## Document extract
Start of Block

Role of intercellular adhesion molecule‐2 in osteoclastogenesis

Osteoclasts, multinucleated bone‐resorbing cells, are specialized cells derived from the monocyte/macrophage lineage. Therefore, it is essential for mononuclear precursors to find a fusion partner during its differentiation. Our previous study showed an important role of cell communication via Mac‐1 ( CD 11b/ CD 18) during osteoclastogenesis. However, the counter receptor of Mac‐1 was still unknown. Flow cytometric analysis showed that bone marrow‐derived mononuclear cells, used as osteoclast precursors, expressed intercellular adhesion molecule‐1 and ‐2. Quantitative RT ‐ PCR analysis revealed that expression level of ICAM ‐2 was higher than that of ICAM ‐1 in bone marrow cells. The osteoclastogenesis induced by receptor activator of NF ‐kappaB ligand ( RANKL ) was inhibited by anti‐ ICAM ‐2 neutralizing antibody but not by anti‐ ICAM ‐1 neutralizing antibody. The inhibitory effect of anti‐ ICAM ‐2 antibody on osteoclastogenesis was enhanced by simultaneous treatment of anti‐ CD 11b neutralizing antibody. Furthermore, osteoclastogenesis induced by tumor necrosis factor α ( TNF α) was also inhibited by anti‐ ICAM ‐2 neutralizing antibody. The involvement of lymphocytes in osteoclastogenesis was excluded, because anti‐ ICAM ‐2 antibody inhibited osteoclastogenesis using bone marrow‐derived cells from immunodeficiency mice. Immunocytochemical staining demonstrated colocalization of ICAM ‐2 and Mac‐1 during osteoclastogenesis; however, Mac‐1 immunoreactivity was lost in differentiated multinucleated osteoclast. These results suggest the important role of ICAM ‐2/Mac‐1 binding in osteoclastogenesis induced by either RANKL or TNF α.

End of Block

According to the abstract on ICAM-2 in osteoclastogenesis, why was a role for lymphocytes in osteoclastogenesis ruled out?

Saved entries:
Start of Block

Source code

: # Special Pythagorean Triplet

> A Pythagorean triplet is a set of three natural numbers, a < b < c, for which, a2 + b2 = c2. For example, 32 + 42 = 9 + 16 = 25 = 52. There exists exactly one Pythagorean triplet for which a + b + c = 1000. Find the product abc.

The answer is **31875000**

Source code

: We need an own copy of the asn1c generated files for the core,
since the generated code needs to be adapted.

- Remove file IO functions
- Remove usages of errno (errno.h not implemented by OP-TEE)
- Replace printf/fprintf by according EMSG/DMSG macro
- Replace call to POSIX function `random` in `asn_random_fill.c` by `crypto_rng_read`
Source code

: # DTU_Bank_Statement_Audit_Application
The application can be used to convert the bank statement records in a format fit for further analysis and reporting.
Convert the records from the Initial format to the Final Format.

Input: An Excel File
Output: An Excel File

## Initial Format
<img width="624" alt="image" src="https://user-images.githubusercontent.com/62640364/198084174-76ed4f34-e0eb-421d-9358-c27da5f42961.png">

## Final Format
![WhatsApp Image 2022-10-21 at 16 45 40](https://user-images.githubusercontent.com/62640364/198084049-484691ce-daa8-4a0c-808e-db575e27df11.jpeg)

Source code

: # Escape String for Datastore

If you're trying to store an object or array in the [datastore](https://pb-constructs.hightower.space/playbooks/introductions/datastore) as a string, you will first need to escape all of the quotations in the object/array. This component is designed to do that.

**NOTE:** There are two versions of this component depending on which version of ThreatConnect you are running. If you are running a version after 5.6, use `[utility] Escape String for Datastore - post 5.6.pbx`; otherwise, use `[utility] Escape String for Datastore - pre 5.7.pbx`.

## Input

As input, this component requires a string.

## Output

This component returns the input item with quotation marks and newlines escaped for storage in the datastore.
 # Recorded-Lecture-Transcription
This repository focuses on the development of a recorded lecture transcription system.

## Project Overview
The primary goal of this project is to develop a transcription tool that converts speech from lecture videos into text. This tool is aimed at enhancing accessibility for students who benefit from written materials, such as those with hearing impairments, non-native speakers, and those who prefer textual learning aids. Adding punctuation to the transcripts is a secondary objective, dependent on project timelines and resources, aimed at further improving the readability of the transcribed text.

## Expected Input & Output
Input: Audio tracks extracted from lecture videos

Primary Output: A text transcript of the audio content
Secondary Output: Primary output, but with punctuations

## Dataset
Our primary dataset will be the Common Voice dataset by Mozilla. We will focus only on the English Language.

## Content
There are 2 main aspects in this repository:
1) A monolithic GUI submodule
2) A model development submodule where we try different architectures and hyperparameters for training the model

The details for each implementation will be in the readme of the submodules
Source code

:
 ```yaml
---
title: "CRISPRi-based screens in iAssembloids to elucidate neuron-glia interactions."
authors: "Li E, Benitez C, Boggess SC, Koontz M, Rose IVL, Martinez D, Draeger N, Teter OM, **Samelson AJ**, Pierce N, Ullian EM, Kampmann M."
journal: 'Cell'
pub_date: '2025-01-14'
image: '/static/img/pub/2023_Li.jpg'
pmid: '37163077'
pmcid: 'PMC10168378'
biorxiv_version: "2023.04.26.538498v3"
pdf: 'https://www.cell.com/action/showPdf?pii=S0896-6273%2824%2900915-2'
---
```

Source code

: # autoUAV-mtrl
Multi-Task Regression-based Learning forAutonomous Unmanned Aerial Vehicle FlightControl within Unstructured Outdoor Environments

End of Block

## Task output
Anti-ICAM-2 antibody still inhibited osteoclastogenesis when bone marrow-derived cells from immunodeficiency mice were used.